- **Actions to take**
(1) Reproduce verbatim the stretch of the fee-agreement statute excerpt from "(iv) For purposes" through "with the county.".
(2) In the fee-agreement statute excerpt, what causes a controlled group or a former member of one to stop qualifying for the fee? Answer in one to three sentences.
(3) Continue the fee-agreement statute excerpt from the point where it stops.

(iii) If at any time the controlled group or any former member (who has left the controlled group) no longer has the minimum eighty-five million dollars of investment (without regard to depreciation), that group or former member no longer holding the minimum amount of investment as provided in subsection (B)(3) (without regard to depreciation) will no longer qualify for the fee.
(iv) For purposes of this section, "controlled group" or "controlled group of corporations" shall have the meaning provided under Section 1563(a) of the Internal Revenue Code as defined in Chapter 7 of Title 12 as of the date of the execution of the inducement agreement (without regard to amendments or replacements thereof), without regard to subsection (b) of such Section 1563.
(C) (1) From the end of the property tax year in which the investor and the
county execute an inducement agreement, the investor has seven years in which to
enter into an initial lease agreement with the county.
There is no extension allowed for the five-year period in which to meet the minimum level of investment. If the minimum level of investment is not met within five years, all property under the lease agreement or agreements reverts retroactively to the payments required by Section 4-29-60. The difference between the fee actually paid by the investor and the payment which is due under Section 4-29-60 is subject to interest as provided in Section 12-43-305.
Unless property qualifies as replacement property under a contract provision enacted pursuant to subsection (F)(2), any property placed in service after the five-year period, or seven years in the case of a project which has received an extension, is not part of the fee agreement under subsection (D)(2) and is subject to the payments required by Section 4-29-60 if the county has title to the property, or to property taxes as provided in Chapter 37 of Title 12 if the investor has title to the property.
(3) The annual fee provided by subsection (D)(2) is available for no more than twenty years. For projects which are completed and placed in service during more than one year, each year's investment may be subject to the fee in subsection (D)(2) for twenty years to a maximum total of twenty-seven years for the fee for a single project which has been granted an extension.
(D) The inducement agreement must provide for fee payments, to the extent applicable, as follows:
(1) (a) Any property, title to which is transferred to the county, will be subject, before being placed in service, to an annual fee payment as provided in Section 4-29-60.
(b) Any undeveloped land, title to which is transferred to the county, will be subject, before being developed and placed in service, to an annual fee payment as provided in Section 4-29-60. The time during which fee payments are made under Section 4-29-60 will not be considered part of the maximum periods provided in subsections (C)(2) and (C)(3), and no lease shall be considered an "initial lease agreement"
(2) After property qualifying under subsection (B) is placed in service, an annual fee payment determined in accordance with one of the following is due:
(a) an annual payment in an amount not less than the property taxes that would be due on the project if it were taxable, but using an assessment ratio of not less than six percent, and a fixed millage rate as provided in subsection (G), and a fair market value estimate determined by the South Carolina Department of Revenue and Taxation as follows:
(i) for real property using the original income tax basis for South Carolina income tax purposes without regard to depreciation (provided, however, if real property is constructed for the fee or is purchased in an arm's length transaction, fair market value will be deemed to equal the original income tax basis, otherwise the Department of Revenue and Taxation will determine fair market value by appraisal); and
(ii) for personal property using the original income tax basis for South Carolina income tax purposes less depreciation allowable for property tax purposes, except that the investor is not entitled to any extraordinary obsolescence.

- **Stored data**
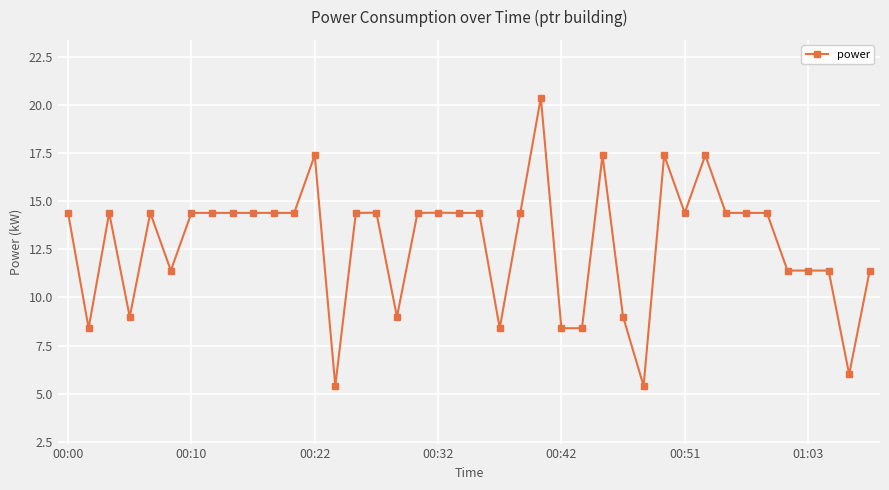

Reading left to right, extract all data points from this chart.

14.4	8.4	14.4	9.0	14.4	11.4	14.4	14.4	14.4	14.4	14.4	14.4	17.4	5.4	14.4	14.4	9.0	14.4	14.4	14.4	14.4	8.4	14.4	20.4	8.4	8.4	17.4	9.0	5.4	17.4	14.4	17.4	14.4	14.4	14.4	11.4	11.4	11.4	6.0	11.4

- **Task-by-task outputs**
(1)
(iv) For purposes of this section, "controlled group" or "controlled group of corporations" shall have the meaning provided under Section 1563(a) of the Internal Revenue Code as defined in Chapter 7 of Title 12 as of the date of the execution of the inducement agreement (without regard to amendments or replacements thereof), without regard to subsection (b) of such Section 1563.
(C) (1) From the end of the property tax year in which the investor and the
county execute an inducement agreement, the investor has seven years in which to
enter into an initial lease agreement with the county.

(2) The group or former member stops qualifying once it no longer has the minimum eighty-five million dollars of investment required by subsection (B)(3). That investment is counted without regard to depreciation.

(3)
(b) an annual payment based on any alternative arrangement yielding a net present value of the sum of the fees for the life of the agreement not less than the net present value of the fee schedule as calculated under subsection (D)(2)(a). Net present value calculations performed under this subsection must use a discount rate equivalent to the yield in effect for new or existing United States Treasury bonds of similar maturity as published during the month in which the inducement agreement is executed. If no yield is available for the month in which the inducement agreement is executed, the last published yield for the appropriate maturity must be used. If there are no bonds of appropriate maturity available, bonds of different maturities may be averaged to obtain the appropriate maturity.
(c) an annual payment using a formula that results in a fee not less than the amount required pursuant to subsection (D)(2)(a), except that every fifth year the applicable millage rate is allowed to increase or decrease in step with the average actual millage rate applicable in the district where the project is located based on the preceding five-year period.
(3) At the conclusion of the payments determined pursuant to items (1) and (2) of this subsection, an annual payment equal to the taxes due on
(a) with respect to real property, based on the fair market value as of the latest reassessment date for similar taxable property; and
(b) with respect to personal property, based on the then depreciated value applicable to such property under the fee, and thereafter continuing with the South Carolina property tax depreciation schedule.
(E) Calculations pursuant to subsection (D)(2) must be made on the basis that the property, if taxable, is allowed all applicable property tax exemptions except the exemption allowed under Section 3(g) of Article X of the Constitution of this State and the exemption allowed pursuant to Section 12-37-220B (32) and (34).
(F) With regard to calculation of the fee provided in subsection (D)(2), the inducement agreement may provide for the disposal of property and the replacement of property subject to the fee as follows:
(1) (a) If an investor disposes of property subject to the fee, the fee must be reduced by the amount of the fee applicable to that property.
(b) Property is disposed of only when it is scrapped or sold in accordance with the lease agreement.
(c) If the investor used any method to compute the fee other than that provided in subsection (D)(2)(a), the fee on the property which was disposed of must be recomputed in accordance with subsection (D)(2)(a) and to the extent that the amount which would have been paid under subsection (D)(2)(a) exceeds the fee actually paid by the investor, the investor must pay the difference with the next fee payment due after the property is disposed of. If the investor used the method provided in subsection (D)(2)(c), the millage rate provided in subsection (D)(2)(c) must be used to calculate the amount which would have been paid under subsection (D)(2)(a).
(d) If there is no provision in the agreement dealing with the disposal of property in accordance with this subsection, the fee remains fixed and no adjustment to the fee is allowed for disposed property.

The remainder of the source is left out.